3. In einem weiteren Projekt (TRinE) haben Sie sich mit Telepräsenzrobotern auseinandergesetzt. Was sind Telepräsenzroboter und wie können sie eingesetzt werden?

Telepräsenzroboter ermöglichen es dem Benutzer, aus der Ferne an Meetings, Veranstaltungen oder anderen Aktivitäten teilzunehmen, als ob er persönlich vor Ort wäre. Das sind Roboter, die ferngesteuert werden und verfügen über Kameras, Lautsprecher und Bildschirme, die es dem Benutzer ermöglichen, zu sehen, zu hören und zu sprechen. Telepräsenzroboter können im Bereich der Lehre die fehlende Mobilität der SchülerInnen oder Studierenden aus verschiedenen Gründen (z. B. entfernter Wohnsitz, schlechte Wetterbedingungen, Menschen mit Inklusionsbedarf oder Krankheiten, höhere Gewalt wie Epidemien) kompensieren und ermöglicht ihnen, in einem sozialen Umfeld zu lernen, in dem sie sich auf einer Peer-to-Peer-Basis aktiv in den Unterricht einbringen können. Die Technologie ermöglicht es auch Fernlehrern aus entlegenen Gebieten oder anderen Ländern, am Unterricht teilzunehmen. Im Vergleich zu herkömmlichen Teleteaching-Methoden wie Videokonferenzlösungen liegen die Vorteile in der Möglichkeit, die Roboter aktiv zu steuern und damit auch den physischen Raum zu besetzen. Telepräsenzroboter verstärken somit nicht nur das Gefühl sozialer Präsenz, sondern ermöglichen auch Interaktionen mit der Umgebung, die sonst nicht möglich sind.

**Aufgabe**
Können Sie den Text über Telepräsenzroboter nach seinem letzten Satz aufgreifen und weiterschreiben?

**Extrahierte Angaben**
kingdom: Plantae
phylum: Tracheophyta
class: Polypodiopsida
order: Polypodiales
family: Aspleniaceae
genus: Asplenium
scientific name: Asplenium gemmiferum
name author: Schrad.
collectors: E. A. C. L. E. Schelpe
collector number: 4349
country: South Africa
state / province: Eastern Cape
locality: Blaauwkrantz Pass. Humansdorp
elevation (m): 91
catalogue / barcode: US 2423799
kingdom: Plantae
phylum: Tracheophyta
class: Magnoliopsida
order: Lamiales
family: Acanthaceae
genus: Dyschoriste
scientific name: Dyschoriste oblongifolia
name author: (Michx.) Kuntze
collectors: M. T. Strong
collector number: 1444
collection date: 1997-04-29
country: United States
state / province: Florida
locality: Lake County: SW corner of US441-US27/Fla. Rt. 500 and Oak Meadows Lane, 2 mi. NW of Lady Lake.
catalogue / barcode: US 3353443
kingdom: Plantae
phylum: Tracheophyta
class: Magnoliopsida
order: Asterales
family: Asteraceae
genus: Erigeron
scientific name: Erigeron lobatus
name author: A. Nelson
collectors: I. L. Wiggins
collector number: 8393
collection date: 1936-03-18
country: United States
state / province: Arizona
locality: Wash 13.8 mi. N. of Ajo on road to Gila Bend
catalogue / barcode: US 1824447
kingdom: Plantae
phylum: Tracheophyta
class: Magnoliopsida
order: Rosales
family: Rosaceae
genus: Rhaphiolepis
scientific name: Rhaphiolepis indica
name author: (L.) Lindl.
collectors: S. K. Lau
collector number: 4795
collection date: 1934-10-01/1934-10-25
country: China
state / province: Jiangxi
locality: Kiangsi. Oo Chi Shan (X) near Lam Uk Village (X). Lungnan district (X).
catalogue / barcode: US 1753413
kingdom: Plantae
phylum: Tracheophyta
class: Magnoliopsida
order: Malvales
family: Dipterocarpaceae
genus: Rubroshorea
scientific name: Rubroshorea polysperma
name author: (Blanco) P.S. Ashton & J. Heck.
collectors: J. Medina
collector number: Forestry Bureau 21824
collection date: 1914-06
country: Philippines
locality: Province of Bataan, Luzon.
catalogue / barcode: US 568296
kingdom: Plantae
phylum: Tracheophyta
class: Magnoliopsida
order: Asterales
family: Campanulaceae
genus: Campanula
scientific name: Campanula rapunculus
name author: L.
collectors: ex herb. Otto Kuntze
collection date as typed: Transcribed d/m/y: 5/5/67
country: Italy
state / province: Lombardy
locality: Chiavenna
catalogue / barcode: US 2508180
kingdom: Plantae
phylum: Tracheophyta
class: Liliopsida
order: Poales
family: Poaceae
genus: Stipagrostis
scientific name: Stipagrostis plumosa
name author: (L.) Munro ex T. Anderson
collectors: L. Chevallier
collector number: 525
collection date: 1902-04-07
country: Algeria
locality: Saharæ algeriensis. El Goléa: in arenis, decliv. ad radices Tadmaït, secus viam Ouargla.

**Ergebnis**
4. Und welche Potenziale und Einsatzmöglichkeiten sehen Sie für Telepräsenzroboter in der Zukunft, auch am KIT?

Während der Pandemie gab es eine Zunahme der Vielfalt der Anwendungen für Telepräsenzroboter (TR). Einige Museen ermöglichten Besuchern den Zugang über TR, Ärzte konnten Patienten überwachen und sogar vom Home-Office aus war es möglich, bei dem einen oder anderen Termin kurz im Büro „anwesend“ zu sein. Interessanterweise berichteten unsere Projektpartner in Island, dass die Geräte während der Pandemie nicht eingesetzt wurden, weil es an den Universitäten und Schulen keine Menschen gab und die kompletten Lehraktivitäten online durchgeführt wurden.

Bei einer Vorlesung mit viele Studierenden wie am KIT, wo der Student bequem über Teams oder Zoom sich einwählen kann, bringt ein Telepräsenzroboter nicht viel. Dafür aber sehe ich den Bedarf für den Einsatz von den Robotern in der Lehre, insbesondere, wenn ein bis zwei Personen fehlen und eine Gruppenarbeit (wie bei Übungen, Praktika, Seminare etc.) bevorsteht – also wo mehr zwischenmenschliche Interaktion notwendig ist. Während des TRinE-Projekts durfte ich den Roboter in meinem Virtual-Reality-Praktikum einsetzen und ich muss berichten, dass in jeder Sitzung einer der Studierenden aus irgendeinem Grund nicht physisch anwesend sein konnte. Gründe waren vor allem positive Coronatests oder Krankheiten mit leichten Symptomen, aber auch längere Aufenthalte zu Hause oder andere notwendige Reisen, z. B. wegen der Pflege von Eltern oder Großeltern. Das Feedback war auch von den anderen Studenten vor Ort sehr positiv. Durch die physische Repräsentation wird die Person viel intensiver wahrgenommen als in einer hybriden Teamsitzung. Telepräsenzroboter am KIT könnten dafür sorgen, dass Studierende häufiger an Veranstaltungen teilnehmen und besser sozial eingebunden sind. Professoren, die nicht in Karlsruhe wohnen oder an einer anderen Universität arbeiten, oder Gastdozenten aus der Industrie können die Telepräsenzroboter nutzen, um Vorlesungen zu halten oder kleine Gruppen von Studierenden zu betreuen.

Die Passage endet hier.